### Task inputs ###

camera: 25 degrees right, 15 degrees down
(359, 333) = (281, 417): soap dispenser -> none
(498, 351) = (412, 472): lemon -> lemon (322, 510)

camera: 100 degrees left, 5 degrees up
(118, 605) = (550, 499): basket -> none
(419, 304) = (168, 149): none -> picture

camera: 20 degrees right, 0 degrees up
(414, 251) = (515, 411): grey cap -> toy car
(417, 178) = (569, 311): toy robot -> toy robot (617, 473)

###
### Task inputs ###

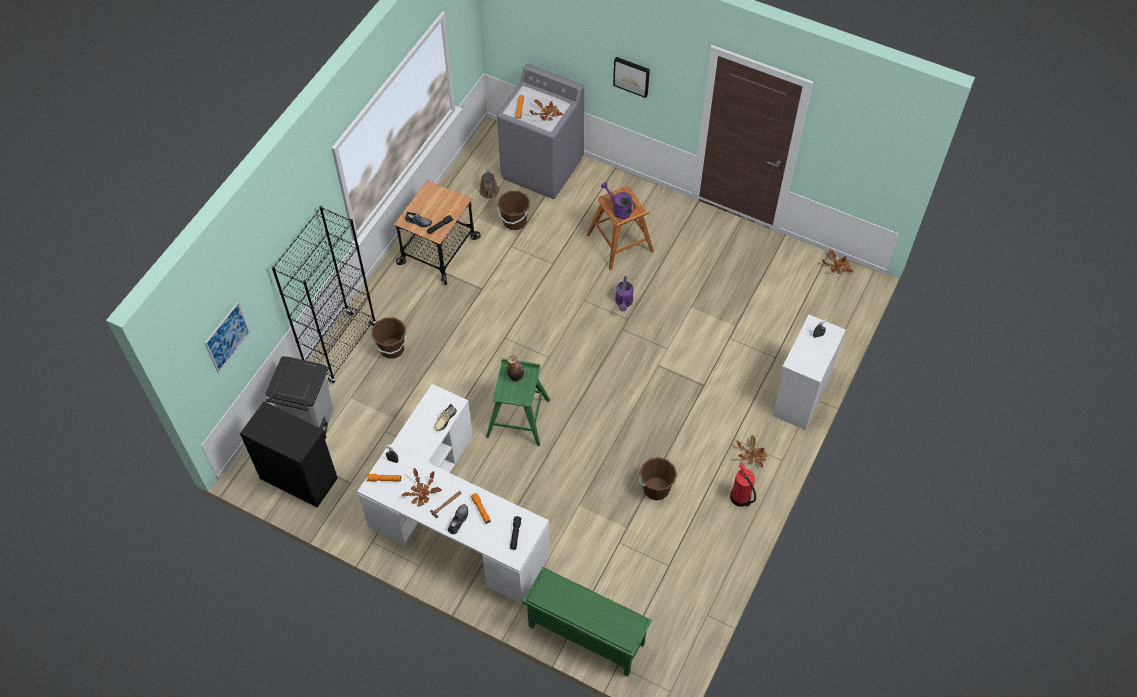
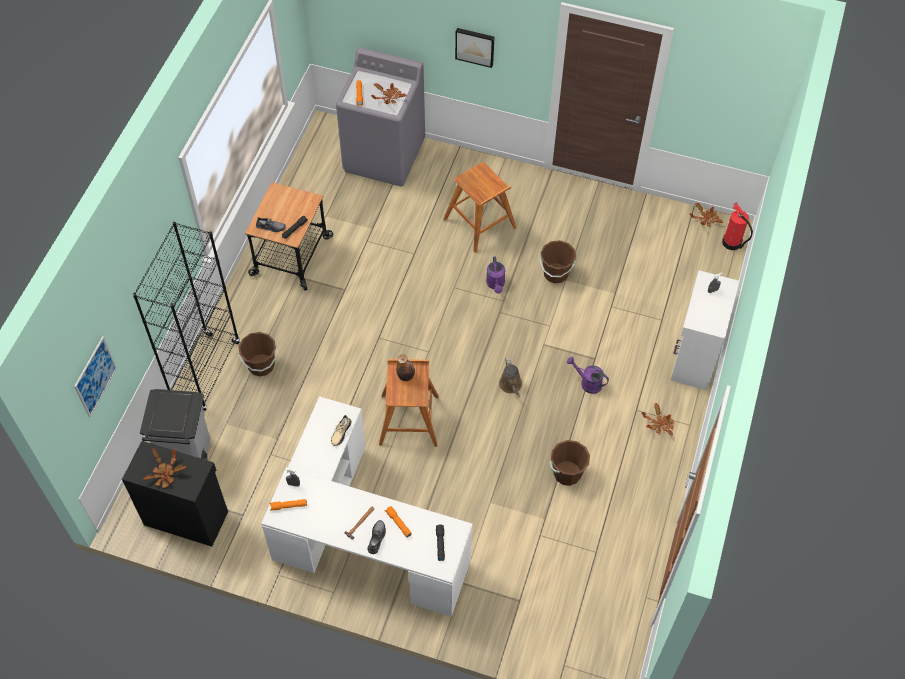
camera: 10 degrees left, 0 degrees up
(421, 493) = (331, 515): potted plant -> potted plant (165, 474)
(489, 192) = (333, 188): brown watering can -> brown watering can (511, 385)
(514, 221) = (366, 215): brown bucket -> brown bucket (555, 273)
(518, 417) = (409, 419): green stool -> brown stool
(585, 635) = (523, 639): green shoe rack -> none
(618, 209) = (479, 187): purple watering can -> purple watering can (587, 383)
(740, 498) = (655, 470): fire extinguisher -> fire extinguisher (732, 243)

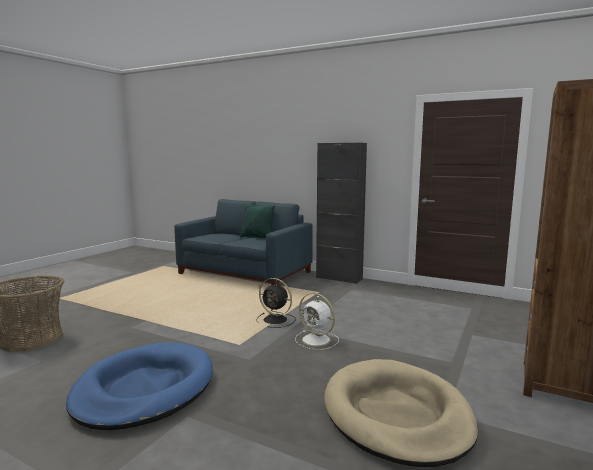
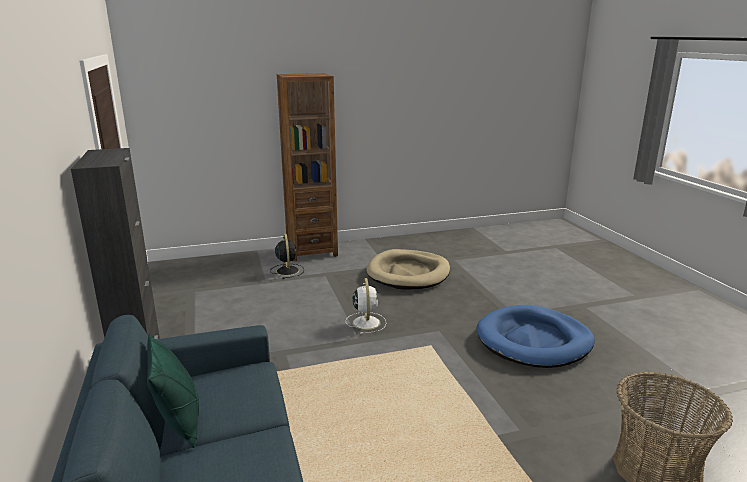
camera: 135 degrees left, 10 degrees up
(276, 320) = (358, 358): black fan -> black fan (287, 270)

###

§ Task details:
Look through the material above. Transcribe exactly the lines between the ones with "(514, 221) = (366, 215): brown" and "(276, 320) = (358, 358): black", inclusive, and keep pictures out.

§ Your solution:
(514, 221) = (366, 215): brown bucket -> brown bucket (555, 273)
(518, 417) = (409, 419): green stool -> brown stool
(585, 635) = (523, 639): green shoe rack -> none
(618, 209) = (479, 187): purple watering can -> purple watering can (587, 383)
(740, 498) = (655, 470): fire extinguisher -> fire extinguisher (732, 243)

camera: 135 degrees left, 10 degrees up
(276, 320) = (358, 358): black fan -> black fan (287, 270)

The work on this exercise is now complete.